The Rabbit and the Secret Candy
Twenty minutes after our grandparents left to take a nap, we went upstairs to the third floor, as usual, with the excitement of doing something secret. Like every weekend for the last few years, all ten of us tip toed upstairs, made sure our grandparents were asleep, and headed for the last room of the corridor, where we knew the candy was hidden.
We had done it so many times, we had a choreography by then. We waited for our grandparents to go nap, went quietly upstairs to the room where we knew they hid the candy, and in complete silence I, the youngest of the cousins, would sneak under the door and take the candy. I was the only one small enough to fit in the space between the tall door and the floor.
One of the oldest cousins had wandered in the kitchen by mistake one day, and heard that that was where the grandparents kept the candy, and since that day the grandkids had taken the candy during nap time. This started happening before I was even born, but know I was part of it, and since I was the smallest, I was the designated grandkid to take the candy. Plus, my older cousins said if anyone found out they could not be mad at the youngest grandkid, and they were probably right.
The trick was to never take more than needed, I was taught, a moment of greed could have ended the secret candy for us forever. There were chocolates, gummies, cookies, lollipops, and every candy we could imagine, and as long as I took one or two of each no one would realize, we thought.
This time, which I remember because it was the last, everything went as usual. I went under the door, looked for the old rusty oven, next to the window, where the candy was located, and as I was about to open the oven door I heard the noise outside the room. Whispers, then nervous laughs, then little steps getting away, and finally heavy steps coming my way. The door opened up, and there he was, my grandfather, who in the darkness looked like a giant.
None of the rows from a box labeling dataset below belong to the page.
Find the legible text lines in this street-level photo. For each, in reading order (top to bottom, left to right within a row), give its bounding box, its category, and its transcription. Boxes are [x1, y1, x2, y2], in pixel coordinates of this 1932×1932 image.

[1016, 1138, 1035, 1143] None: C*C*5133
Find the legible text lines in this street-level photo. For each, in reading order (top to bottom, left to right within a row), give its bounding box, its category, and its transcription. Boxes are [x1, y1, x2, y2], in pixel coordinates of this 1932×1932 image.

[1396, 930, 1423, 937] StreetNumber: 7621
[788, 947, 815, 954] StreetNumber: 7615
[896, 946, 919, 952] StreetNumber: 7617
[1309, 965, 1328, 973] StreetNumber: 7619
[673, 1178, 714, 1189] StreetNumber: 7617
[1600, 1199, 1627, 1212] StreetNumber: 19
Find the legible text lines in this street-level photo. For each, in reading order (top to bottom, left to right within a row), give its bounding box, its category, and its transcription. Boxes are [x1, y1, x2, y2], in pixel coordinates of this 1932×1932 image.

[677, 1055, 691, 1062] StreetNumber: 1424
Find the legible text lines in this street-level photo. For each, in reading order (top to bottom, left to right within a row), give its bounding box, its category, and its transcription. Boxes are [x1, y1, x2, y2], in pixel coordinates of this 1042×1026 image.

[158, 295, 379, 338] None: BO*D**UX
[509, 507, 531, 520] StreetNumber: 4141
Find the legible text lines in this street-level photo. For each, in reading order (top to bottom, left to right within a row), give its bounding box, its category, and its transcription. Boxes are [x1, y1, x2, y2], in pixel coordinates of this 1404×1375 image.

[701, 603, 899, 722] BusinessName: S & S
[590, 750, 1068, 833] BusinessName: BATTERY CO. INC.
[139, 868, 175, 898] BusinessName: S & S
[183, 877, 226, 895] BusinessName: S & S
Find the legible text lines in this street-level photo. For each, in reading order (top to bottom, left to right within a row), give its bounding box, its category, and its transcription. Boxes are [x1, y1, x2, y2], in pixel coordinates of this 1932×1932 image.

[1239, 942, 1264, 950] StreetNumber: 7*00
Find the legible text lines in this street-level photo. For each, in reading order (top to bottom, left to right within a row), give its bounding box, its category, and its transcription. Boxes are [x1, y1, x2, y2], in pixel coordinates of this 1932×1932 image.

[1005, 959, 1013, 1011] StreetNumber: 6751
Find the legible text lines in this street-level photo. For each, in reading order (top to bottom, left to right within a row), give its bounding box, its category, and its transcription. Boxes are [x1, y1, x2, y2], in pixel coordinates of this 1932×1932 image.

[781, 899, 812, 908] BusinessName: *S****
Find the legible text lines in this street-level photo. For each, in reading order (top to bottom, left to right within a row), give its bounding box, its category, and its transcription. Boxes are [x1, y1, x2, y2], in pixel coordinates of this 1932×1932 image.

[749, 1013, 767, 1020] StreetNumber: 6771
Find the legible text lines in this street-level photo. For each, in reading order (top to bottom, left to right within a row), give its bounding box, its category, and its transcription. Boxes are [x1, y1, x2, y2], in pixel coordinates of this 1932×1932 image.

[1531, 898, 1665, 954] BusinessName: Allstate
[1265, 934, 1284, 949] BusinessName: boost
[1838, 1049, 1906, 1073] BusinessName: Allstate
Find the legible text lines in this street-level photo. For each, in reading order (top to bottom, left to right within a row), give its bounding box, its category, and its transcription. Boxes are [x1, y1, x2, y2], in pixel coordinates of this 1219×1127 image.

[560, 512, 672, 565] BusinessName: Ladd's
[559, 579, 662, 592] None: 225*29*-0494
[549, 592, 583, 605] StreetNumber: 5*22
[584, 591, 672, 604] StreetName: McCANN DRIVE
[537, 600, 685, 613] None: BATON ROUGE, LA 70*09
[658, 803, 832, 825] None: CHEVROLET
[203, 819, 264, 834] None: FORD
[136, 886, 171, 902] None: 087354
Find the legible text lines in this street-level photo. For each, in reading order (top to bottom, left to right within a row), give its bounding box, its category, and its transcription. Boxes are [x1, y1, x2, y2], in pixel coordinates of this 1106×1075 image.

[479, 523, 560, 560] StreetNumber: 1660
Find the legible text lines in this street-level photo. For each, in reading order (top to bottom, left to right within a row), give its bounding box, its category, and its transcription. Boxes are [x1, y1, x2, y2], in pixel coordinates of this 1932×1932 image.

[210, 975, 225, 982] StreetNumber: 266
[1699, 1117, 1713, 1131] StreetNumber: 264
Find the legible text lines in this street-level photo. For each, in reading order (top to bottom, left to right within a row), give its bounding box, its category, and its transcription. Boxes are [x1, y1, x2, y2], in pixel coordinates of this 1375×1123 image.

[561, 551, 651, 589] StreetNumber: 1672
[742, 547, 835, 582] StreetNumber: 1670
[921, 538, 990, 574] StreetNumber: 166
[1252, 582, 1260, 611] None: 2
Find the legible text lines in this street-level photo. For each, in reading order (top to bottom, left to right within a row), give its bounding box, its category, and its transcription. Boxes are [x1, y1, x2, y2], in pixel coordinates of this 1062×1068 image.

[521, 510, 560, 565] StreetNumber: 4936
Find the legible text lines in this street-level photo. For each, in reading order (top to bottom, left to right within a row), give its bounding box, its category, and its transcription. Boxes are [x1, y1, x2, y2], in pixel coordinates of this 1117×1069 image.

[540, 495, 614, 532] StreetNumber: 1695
I hadn’t open the oven yet, so I was not fully caught, so when he asked what I was doing there, I said I liked the wooden and brass rabbit on top of the rusty oven in front of us. He smiled, probably feeling bad about my lie, and said I could keep the rabbit, that it would be our secret.
He never mentioned it to anyone, and I never tried to sneak into the room again, but one of our cousins said the candy had been moved somewhere else. The grandparents sold the house a few years after when the grandkids grew up. However, I still have the rabbit made of wood and brass, and every time I see it I think of my grandparents house, and the memories inside of it.